Muti juga menyampaikan bahwa per 1 Mei 2021 jumlah produk yang bersertifikasi halal sudah mencapai 1.066 produk, atau setengah dari total kumulatif 2020.
Ia pun menyimpulkan jika pada 2021 peningkatannya sama seperti 2020, maka jumlah produk halal yang disertifikasi akan lebih banyak dibanding tahun sebelumnya. “Yang berinisiatif untuk mendaftar sertifikasi produk halal tetap banyak,” kata Muti.
Wapres mengatakan banyak lembaga sertifikasi halal dari negara lain yang meminta pengakuan dari Indonesia. Namun hingga kini, kata Wapres, Indonesia belum menjadi negara produsen halal terbesar di dunia, melainkan baru sebatas konsumen saja.
“Banyak lembaga sertifikat halal (dari negara lain) itu minta pengakuan, minta endorsement dari sini, tapi kita belum menjadi produsen halal terbesar dunia. Ini yang kita ingin tingkatkan,” ujar Wapres.
Untuk itu, Wapres mengatakan, pemerintah memiliki komitmen untuk mengembangkan industri halal ini, salah satunya dengan memberikan stimulan kepada Kawasan Industri Halal (KIH) berupa kesamaan fasilitas program yang didapat oleh Kawasan Ekonomi Khusus (KEK).

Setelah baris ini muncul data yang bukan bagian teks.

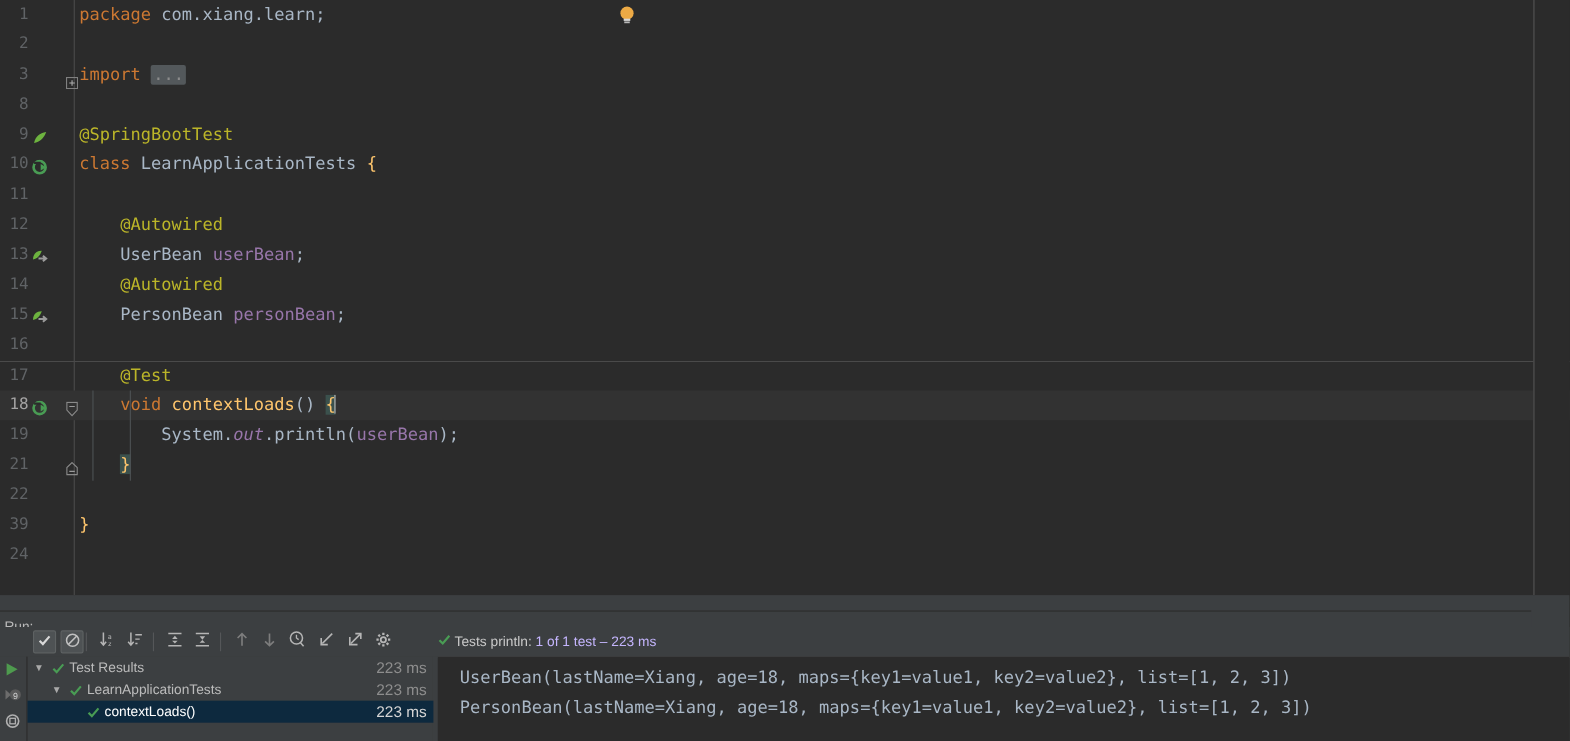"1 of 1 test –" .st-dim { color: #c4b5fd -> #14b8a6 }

“Bukan hanya sertifikasi halalnya saja, permodalan dan fasilitas lain juga difasilitasi supaya industri halal ini tumbuh. Salah satunya untuk sertifikasi harus dilayani dalam satu atap terintegrasi, sehingga nanti antara BPJPH yang mengeluarkan dan juga Lembaga Pemeriksa Halal (LPH) ini harus bekerjasama di situ,” jelas Wapres.
Menurut dia, kasus ini dipicu saat ekspor ke negara tujuan yang tidak memerlukan sertifikasi halal, sehingga dokumen ekspornya tidak dicantumkan produk halal.
“Itu sudah ada kesepakatan dari Komite Nasional Ekonomi dan Keuangan Syariah (KNEKS) dengan pihak Bea Cukai untuk masalah penertiban pencatatan dengan Bea Cukai sehingga semua produk kita tercatat,” kata Wapres.
“Ini salah satu yang juga menjadi tugas kita supaya Indonesia menjadi pemain utama ekspor produk halal sehingga semuanya tercatat,” pungkas Wakil Presiden republik Indonesia Maruf Amin. (ud/ed).